# Shutter Speed for Football



## IDLaxStar (Sep 12, 2010)

What do you guys think is the minimum speed you should be shooting football at? Also what is the ideal speed to be shooting at?


----------



## Hooligan Dan (Sep 12, 2010)

You'll want to stay above 1/250th. Even then you mad risk a little motion blur on hands and feet and when the ball is thrown.

That's for night games, btw. Day games you won't have any problem shooting at 1/1000 or faster.


----------



## CNCO (Sep 12, 2010)

dont take this the wrong way but what age group? with pop warner you would shoot a lot different than pro's.


----------



## bigtwinky (Sep 12, 2010)

I was doing soccer at around 1/500th and it was fine.   Depends on what part of the action you are shooting... running, sprinting, blocking, tackles...each moment has a peak where it is somewhat slower and you can get away with a slower shutter... take a QB dropping back for a pass, he puts his arm back for a pass...it hits a peak going back right before it goes forward..


----------



## IDLaxStar (Sep 12, 2010)

I will be shooting High School level. Also thanks for the tip about shooting it right at the so called peak of the action. I will try to do that.


----------



## Derrel (Sep 12, 2010)

It also depends on how the action is oriented toward the camera...on shots coming right AT the camera, or straight away from it, slower shutter speeds will stop motion adequately well...but action that is moving at right angles to the camera will require higher shutter speeds...a running back in the backfield and taking a handoff and running down the line and right toward the camera position can be "Stopped" with a moderate speed...a guy streaking right down the sideline with the camera up close to the action will require a much,much faster shutter speed for an adequately stopped-looking picture. If the games are at night, when most varsity games are, you probably will be stuck somewhere between 1/180 and 1/500 at f/2.8 at ISO 3200 at many HS fields. Often, the field will have poor illumination evenness as well...often mid-field to the 20 is decently-lighted, but the goal line and end zone areas are like The Abyss.


----------



## CNCO (Sep 12, 2010)

are you allowed to use a flash?


----------



## IDLaxStar (Sep 12, 2010)

I couldn't tell you if you are or are not. But I don't have a separate flash. Would the flash on your camera work?


----------



## Sam6644 (Sep 13, 2010)

I'll up my ISO until I can do atleast 500. 

I shoot for newsprint and the 7D noise control is good enough to let me do that though, your result may vary.


----------

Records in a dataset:
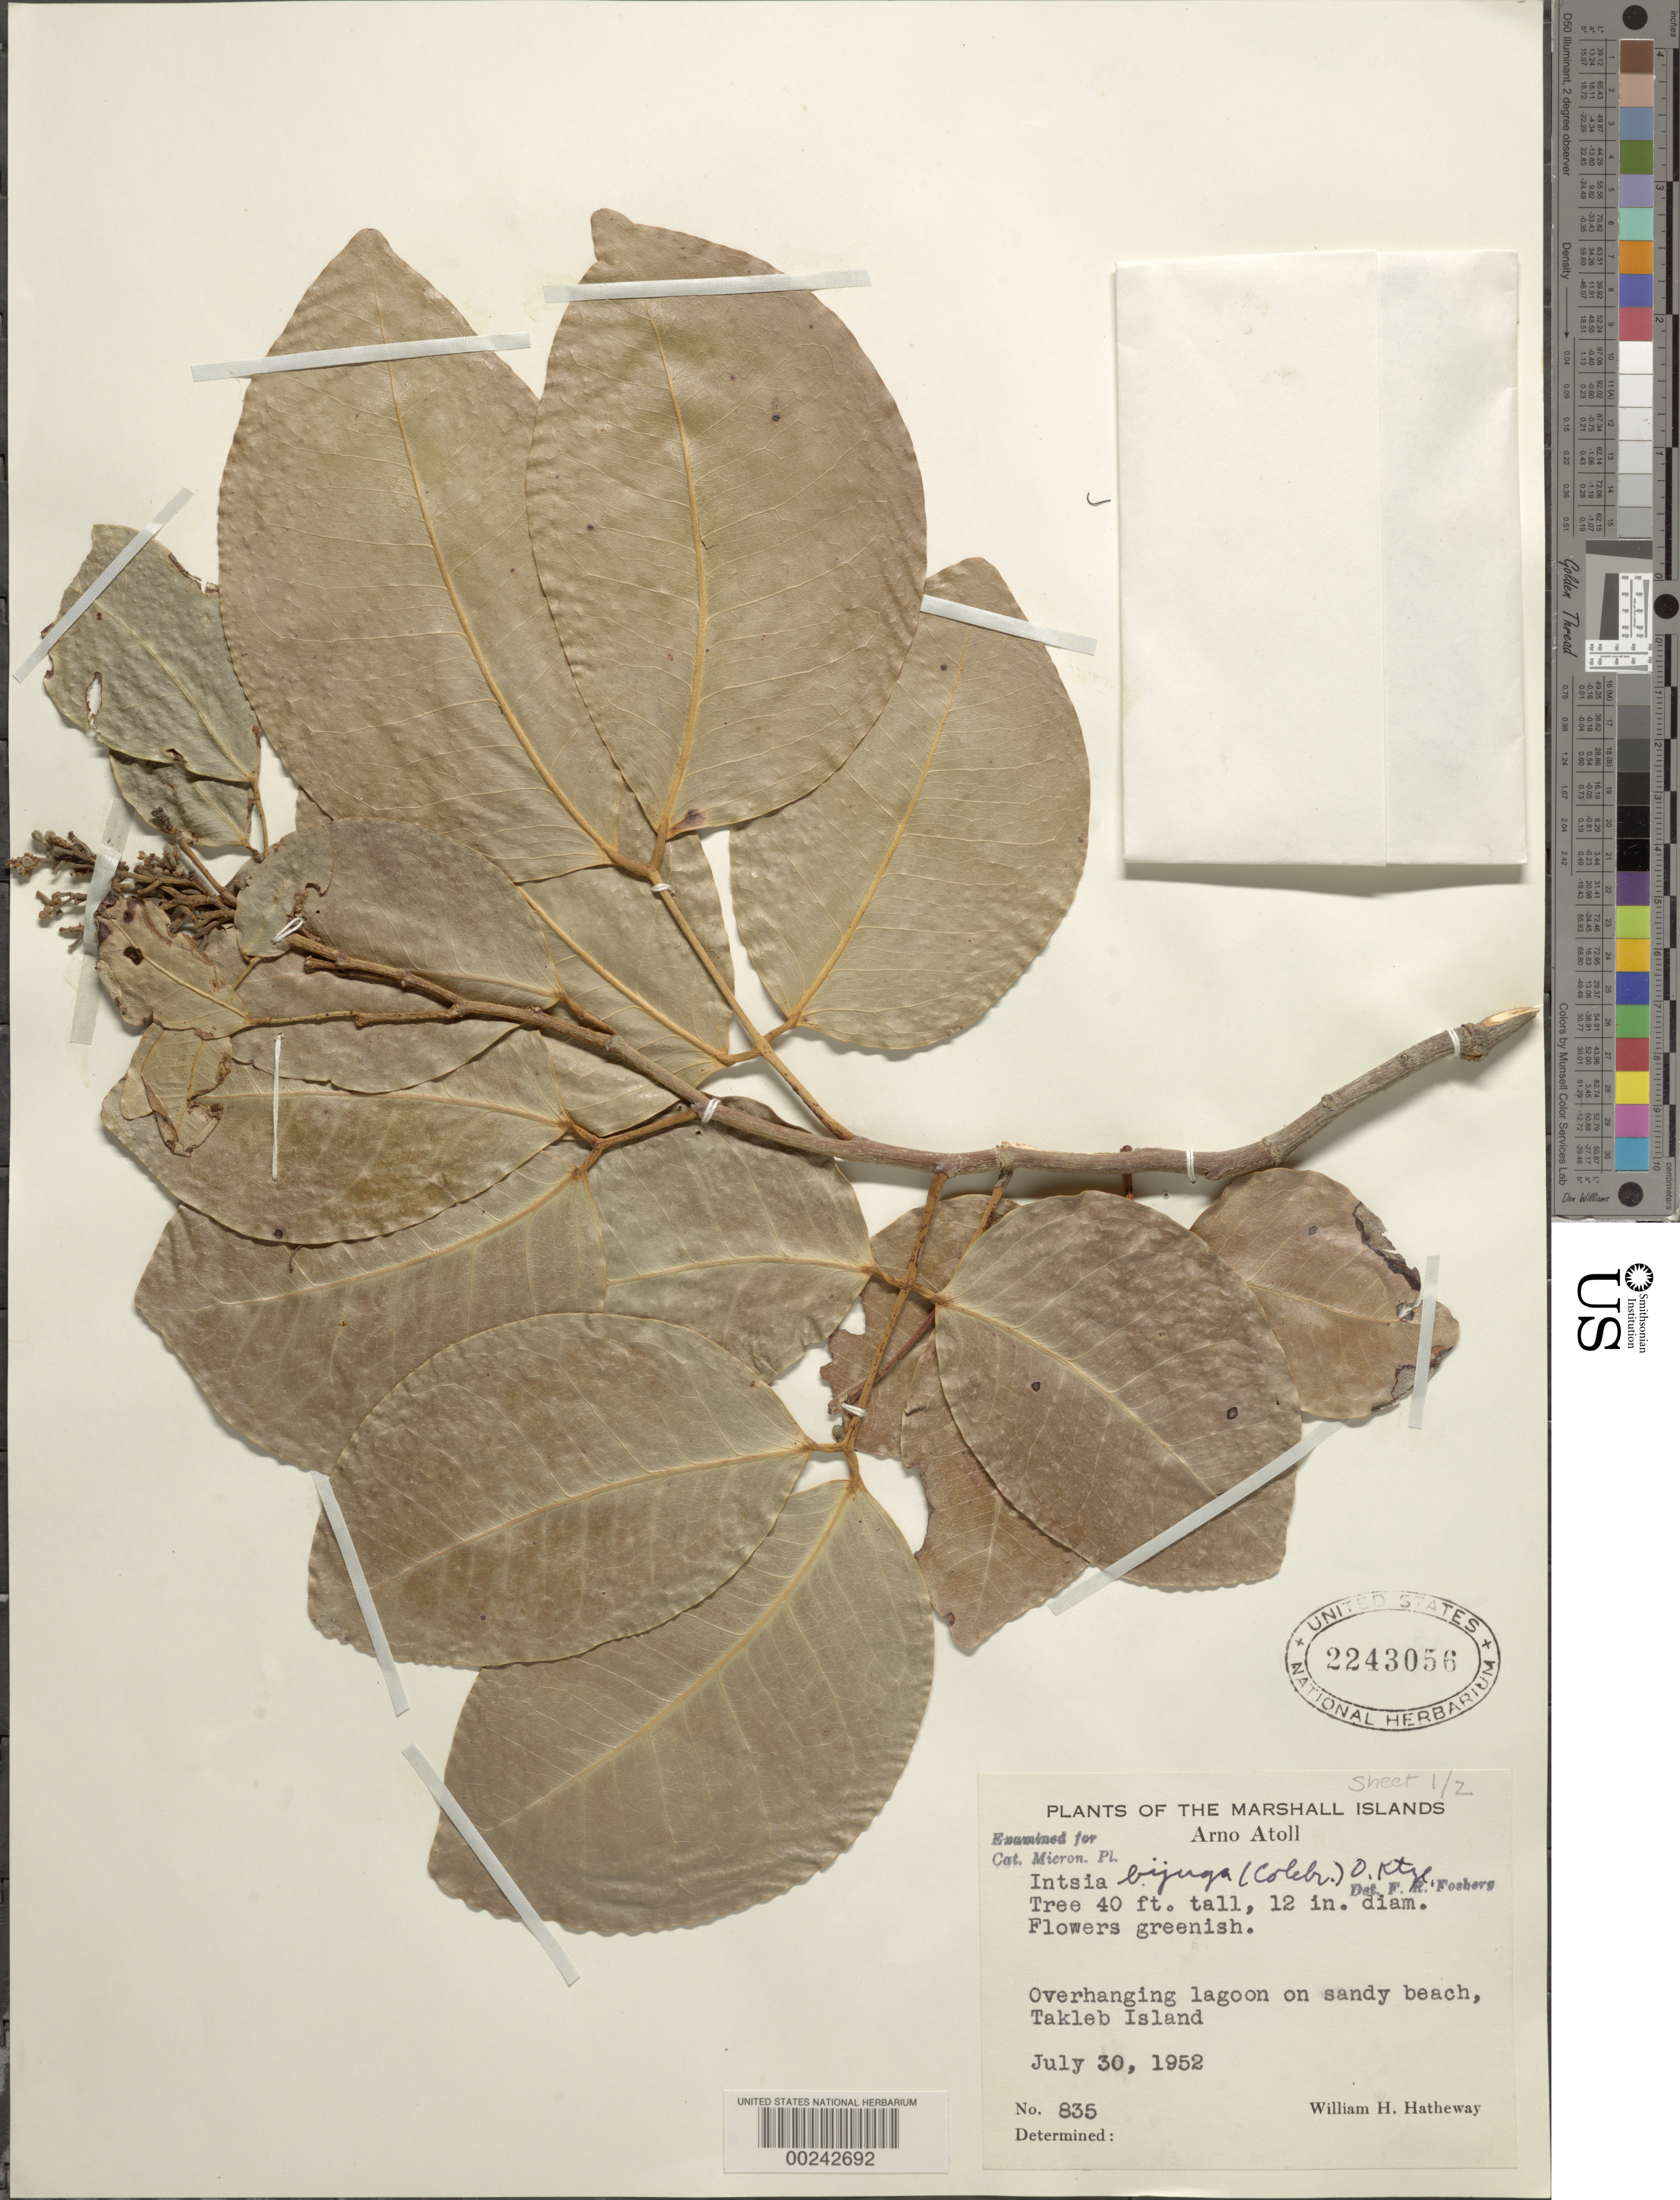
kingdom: Plantae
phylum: Tracheophyta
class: Magnoliopsida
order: Fabales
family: Fabaceae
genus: Intsia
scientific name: Intsia bijuga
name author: (Colebr.) Kuntze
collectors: W. H. Hatheway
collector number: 835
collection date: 1952-07-30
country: Marshall Islands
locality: Overhanging lagoon on sandy beacg, Takleb Isllnd. Arno Atoll.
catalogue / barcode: US 2243056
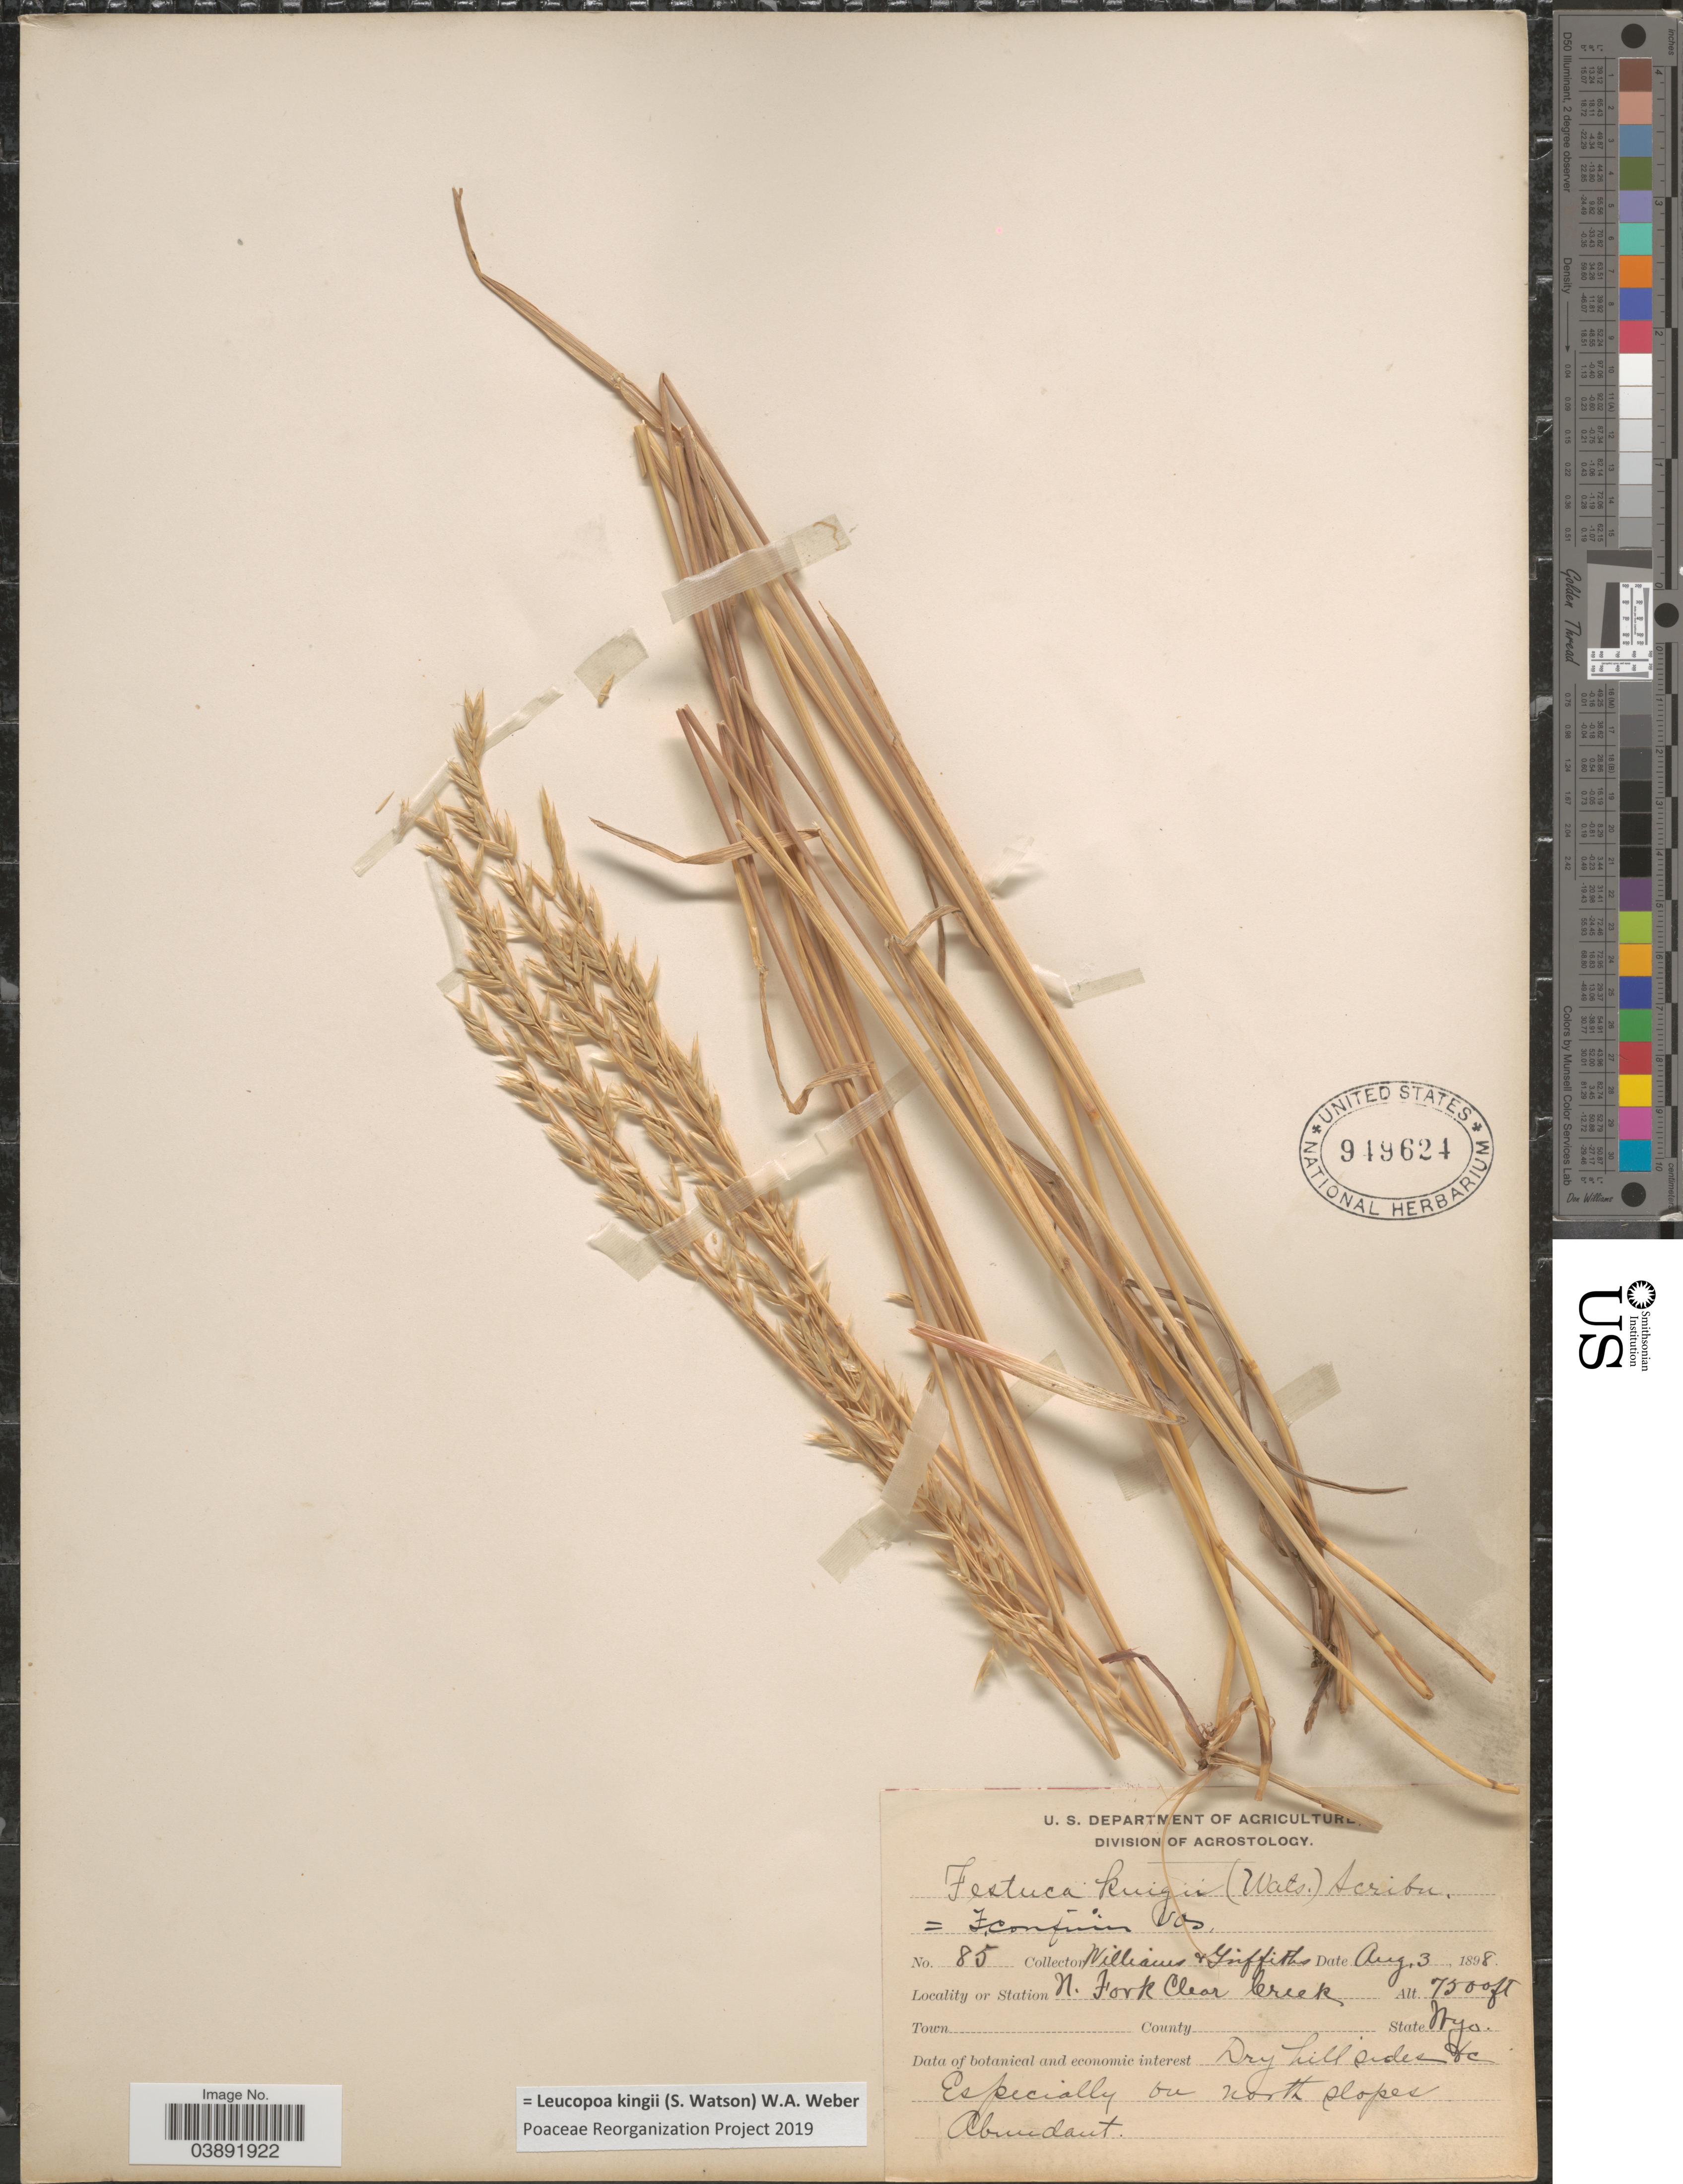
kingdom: Plantae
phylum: Tracheophyta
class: Liliopsida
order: Poales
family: Poaceae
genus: Hesperochloa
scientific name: Hesperochloa kingii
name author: (S. Watson) Rydb.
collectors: -- Williams & -- Griffiths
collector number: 85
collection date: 1898-08-03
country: United States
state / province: Wyoming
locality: N. Fork Clear Creek.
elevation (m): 2286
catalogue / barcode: US 949624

● **Aim of the exercise**
Could you update the part of the football shutter speed thread that opens with "# Shutter Speed" and closes with "be shooting at?", putting "best" in place of "ideal"?

● **Result of this exercise**
# Shutter Speed for Football



## IDLaxStar (Sep 12, 2010)

What do you guys think is the minimum speed you should be shooting football at? Also what is the best speed to be shooting at?